Aus vielen Feldpostbriefen der Soldaten klingt immer wieder die Sehnsucht nach einer glücklichen Heimkehr, aber auch die Sorge, wie es den Lieben in der Heimat geht. Erschütternd aber dann die Nachrichten der Truppenführer aus den vielen Kriegsschauplätzen über den „Heldentod“ der Soldaten. Dieser Ausdruck wird zur Farce, wenn beispielsweise an die Großfamilie Caspar Lonsdorfer und Anna Maria geb.

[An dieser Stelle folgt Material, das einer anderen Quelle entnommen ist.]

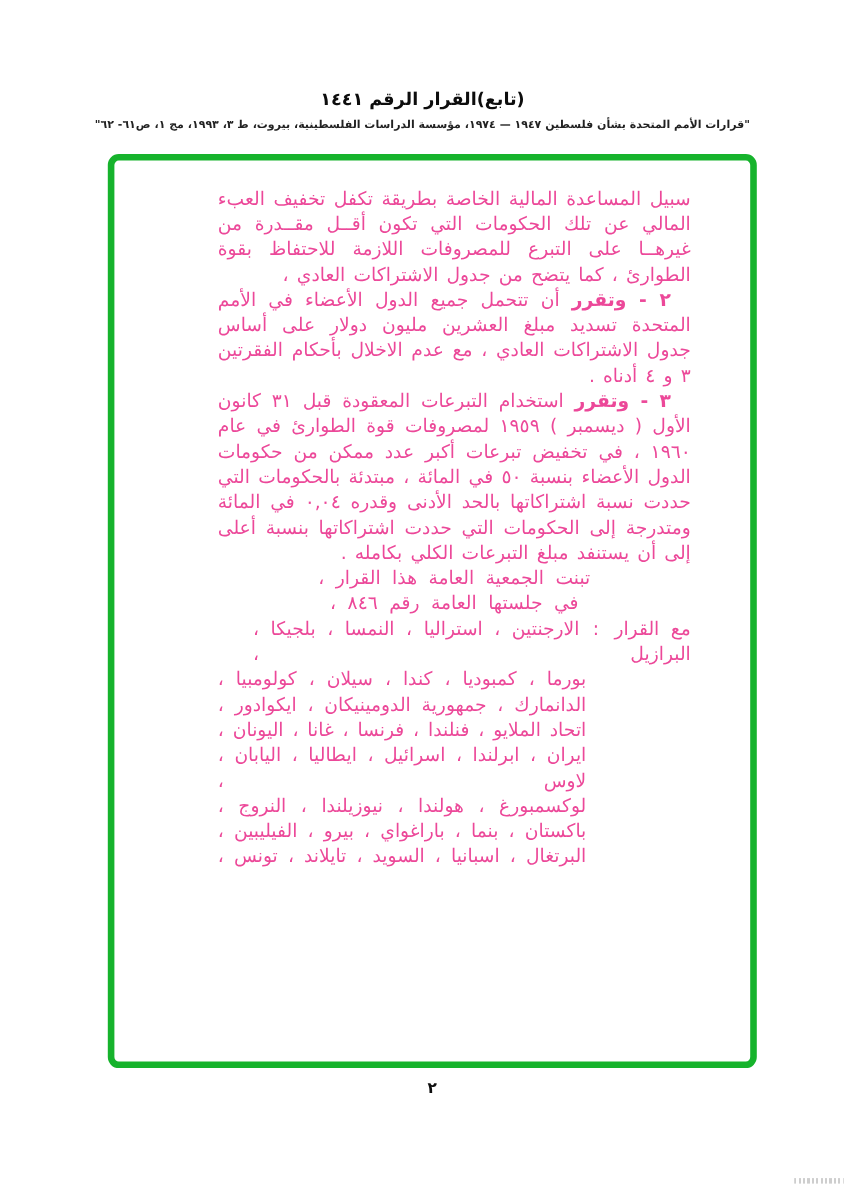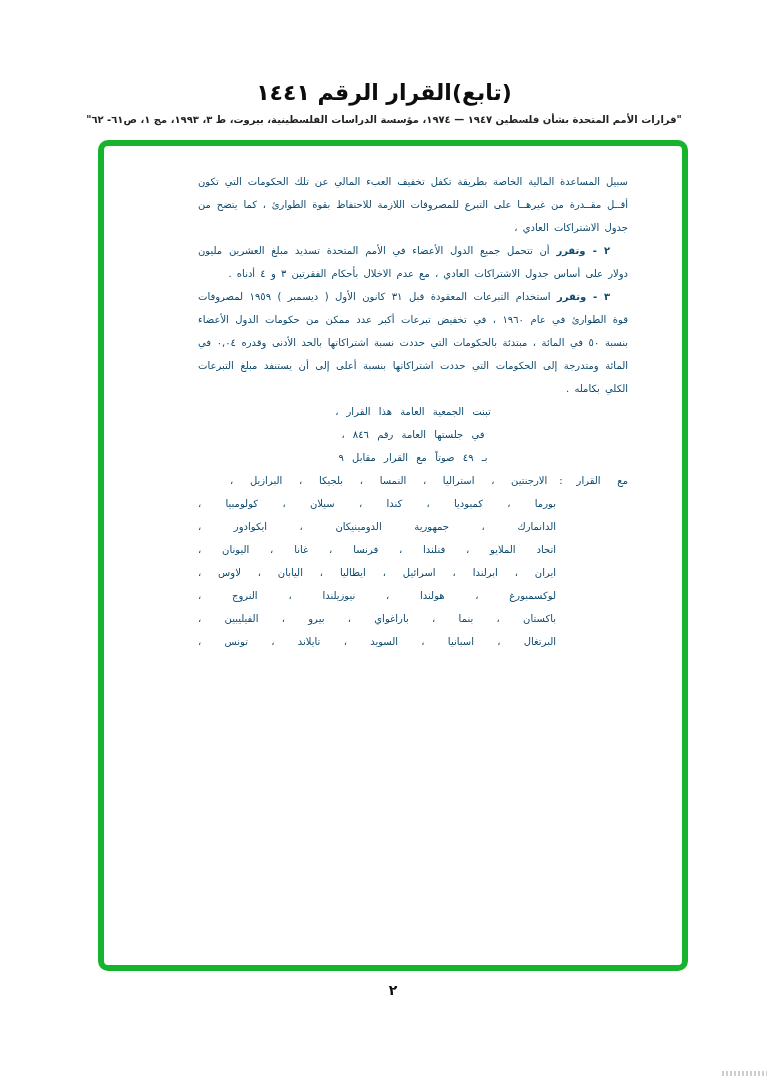"(تابع)القرار الرقم ١٤٤١" .doc-title { font-size: 22px -> 16px }
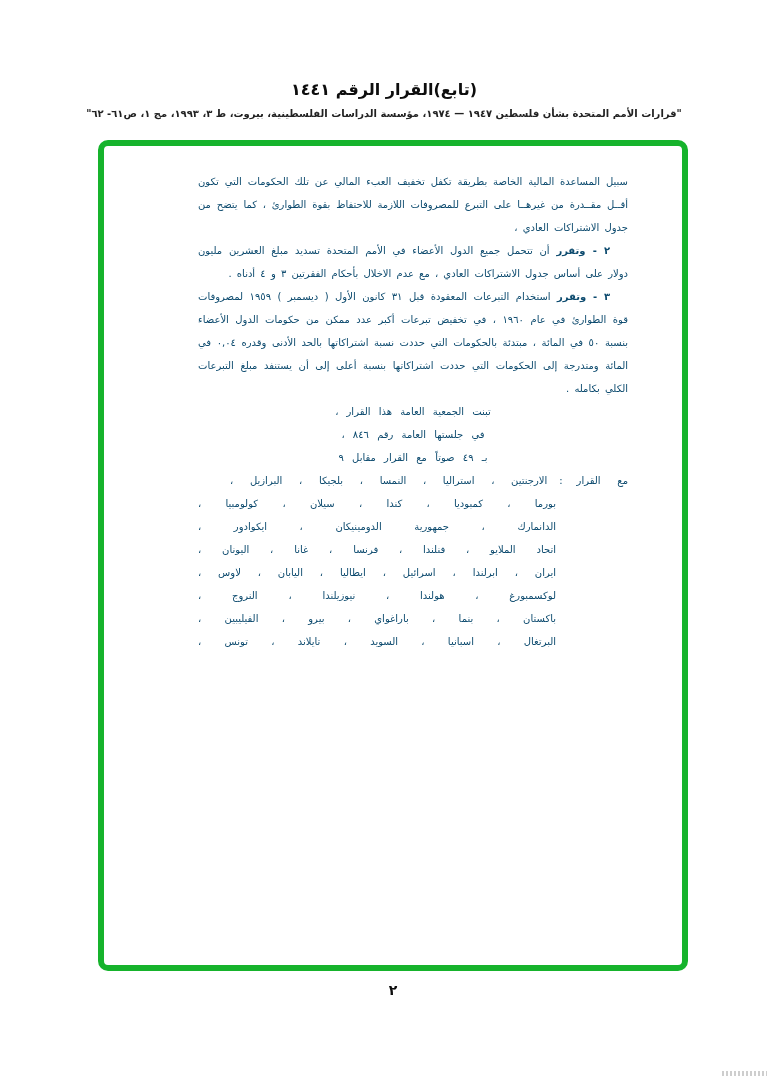"سبيل المساعدة المالية الخاصة بطريقة" .content { color: #0c4a6e -> #ec4899; font-size: 10px -> 17px }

Willkomm erinnert wird, von deren sechs Söhnen drei Opfer der Weltkriege wurden.

Allein im Ersten Weltkrieg (1914–1918) opferten 108 Lisdorfer ihr Leben, davon 22 schon im ersten Kriegsjahr. Groß geht in ihrer historischen Arbeit zeitlich noch weiter zurück. Sie erinnert an den 14. Oktober 1849, als im Saarlouiser Fort Rauch drei Landwehrsoldaten erschossen wurden, die in den Revolutionsjahren 1848/49 für Reformen in Deutschland eintraten.



Der Schwerpunkt bildet der Zweite Weltkrieg (1939–1945). Auf dem Lisdorfer Ehrenmal sind 243 Kriegsopfer verzeichnet. Sie erinnern alle an ein sinnloses Sterben, dem Millionen Menschen, unschuldige Männer, Frauen und Kinder, zum Opfer fielen. Darunter sind auch die Opfer, die in Lisdorf durch Bombenangriffe, Tod in den Stollen und Minenunfälle um das Leben kamen. Sehr informativ ist die Chronik der nationalsozialistischen Herrschaft und des Zweiten Weltkrieges im Zeitraum bis 1945 aus Lisdorfer Sicht.

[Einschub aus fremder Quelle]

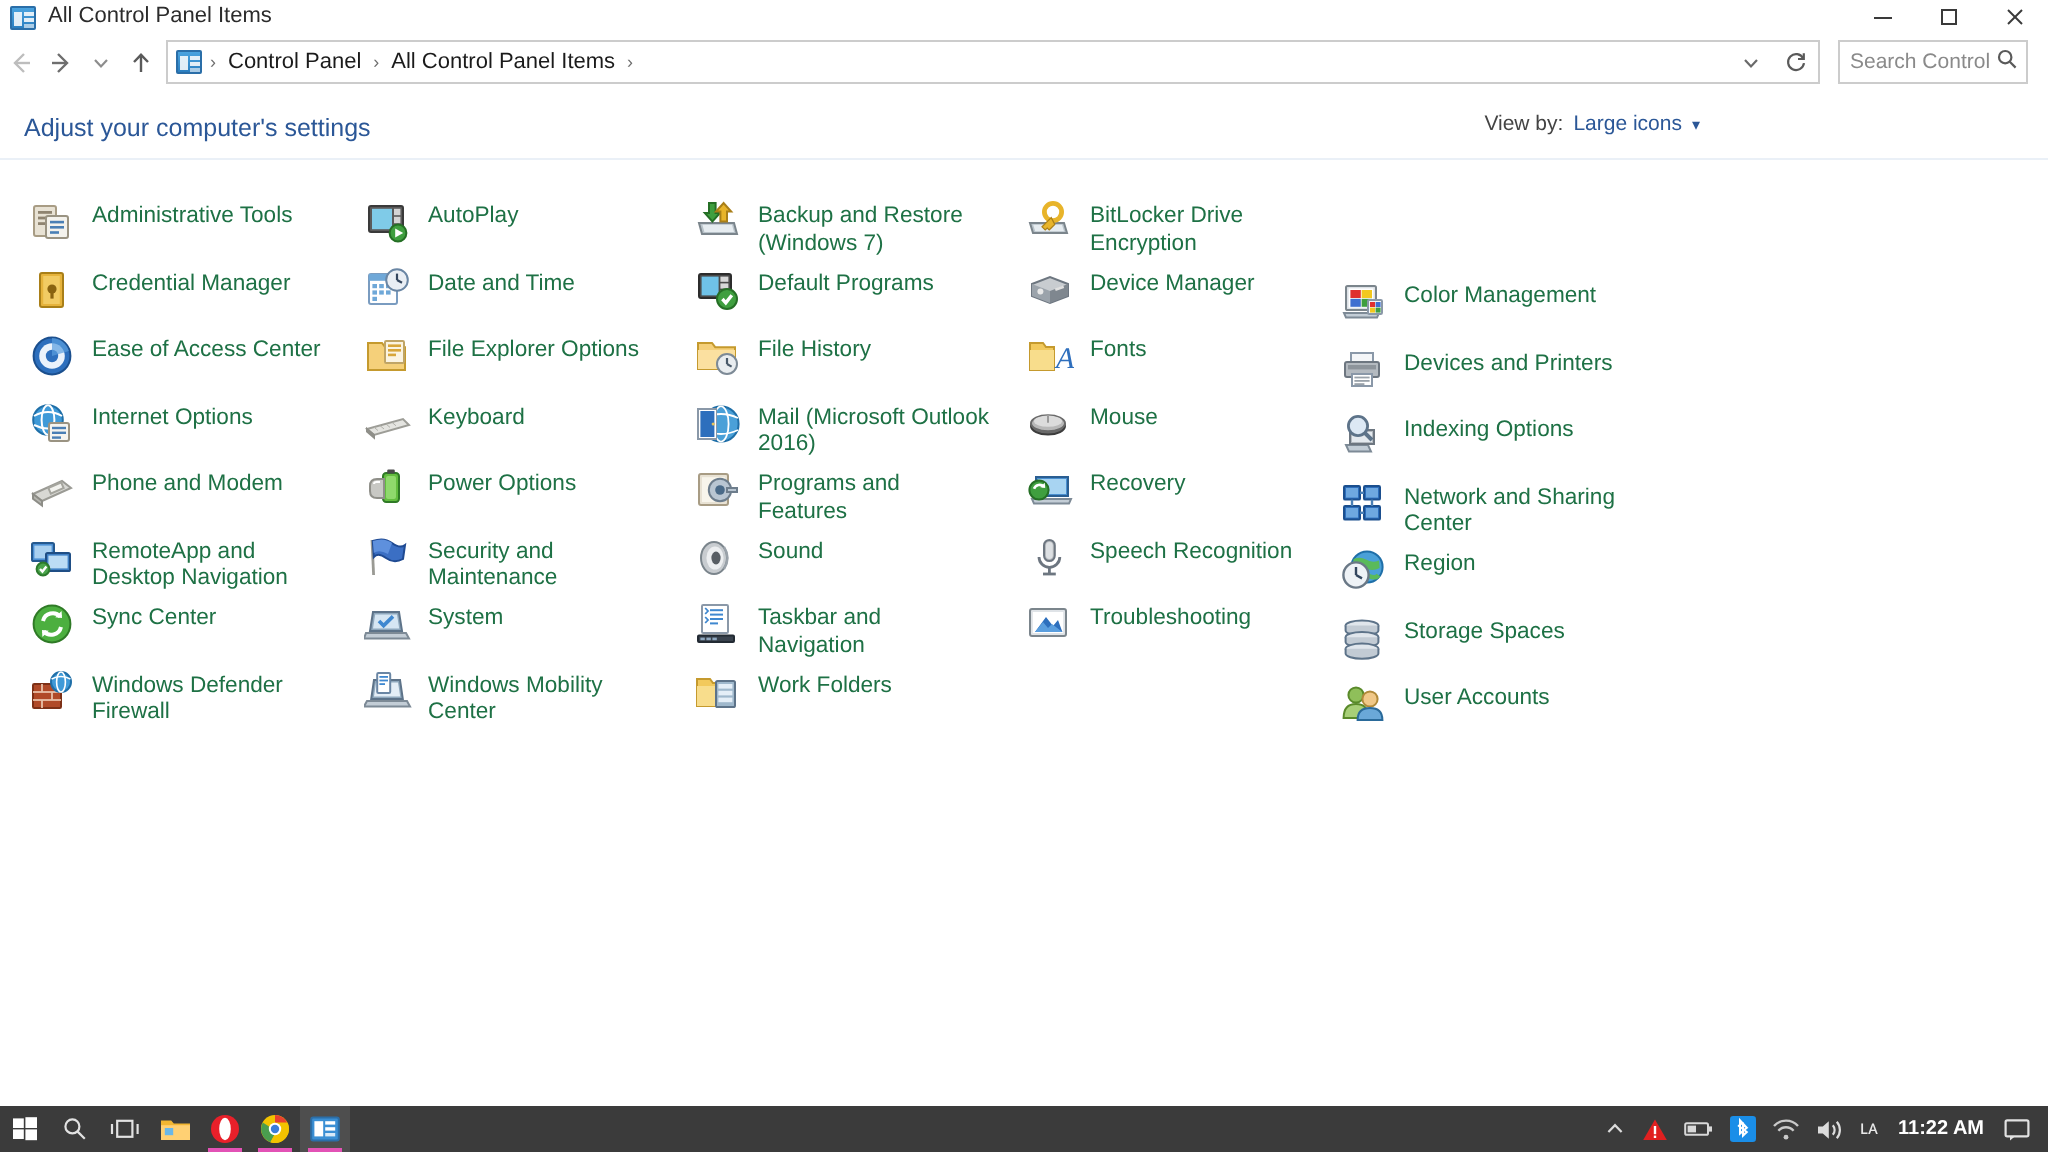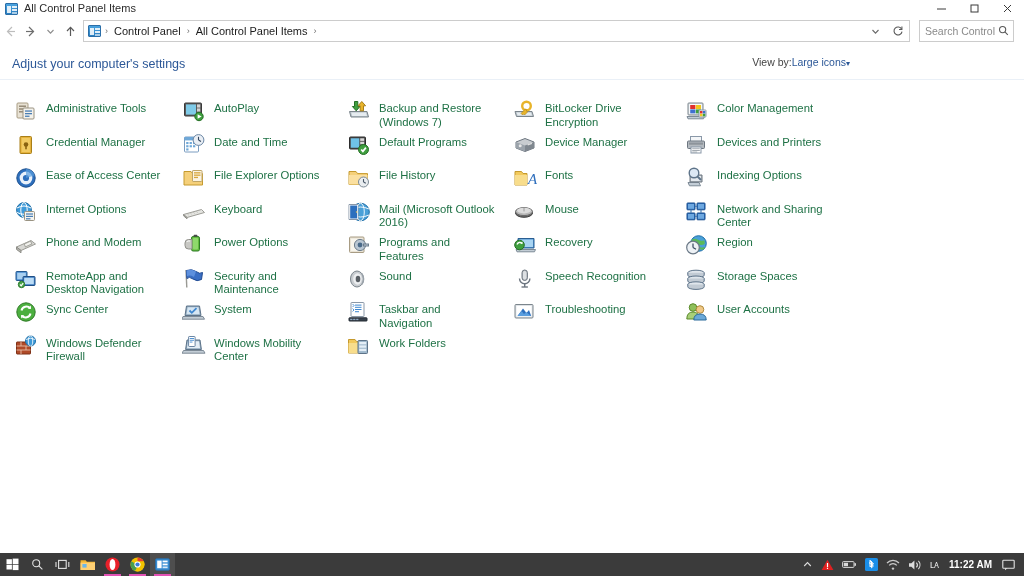"View by:" #viewby { gap: none -> 5px }
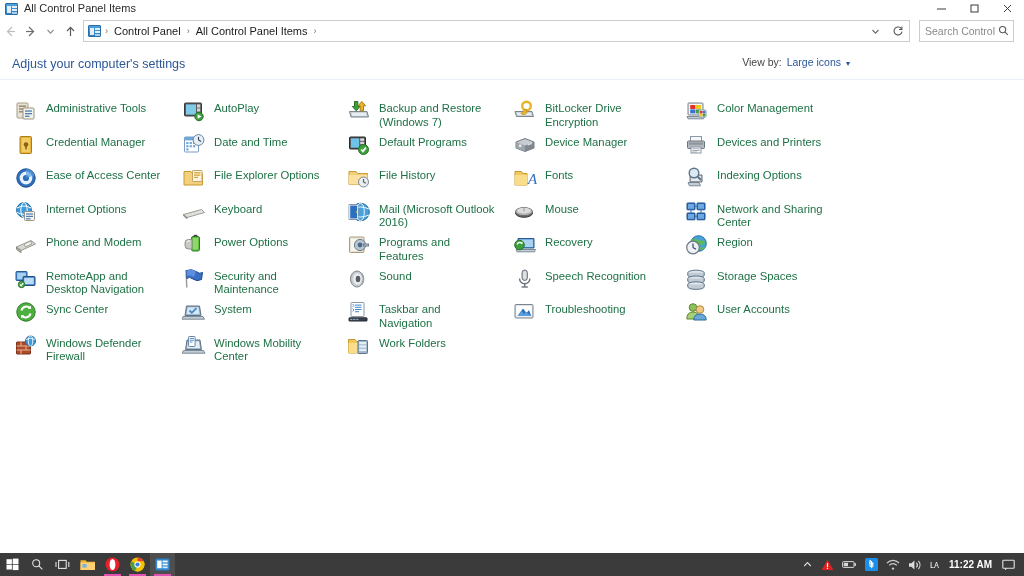"Color Management" div.col { left: 671px -> 656px; margin-top: none -> 40px }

Eine beachtenswerte literarische Auslese zu der Thematik trägt wesentlich zu der Bedeutung der Arbeit von Agnes Groß bei. Da fehlen beispielsweise weder die Ansprache des Bundespräsidenten Dr. Richard von Weizsäcker zum 8. Mai 1945 noch die weltberühmte Lithographie von Käthe Kollwitz aus dem Jahre 1924 mit dem Aufschrei „Nie wieder Krieg“. Mehrere Geleitworte, darunter von Ministerpräsident Tobias Hans, würdigen die bedeutsame Aufarbeitung eines Zeitraumes unserer Geschichte.

Das Buch wird am Mittwoch, 28. November., 19 Uhr, in der Stadtbibliothek Saarlouis im Theater am Ring vorgestellt. Danach ist es in den Buchhandlungen für 19,50 Euro erhältlich.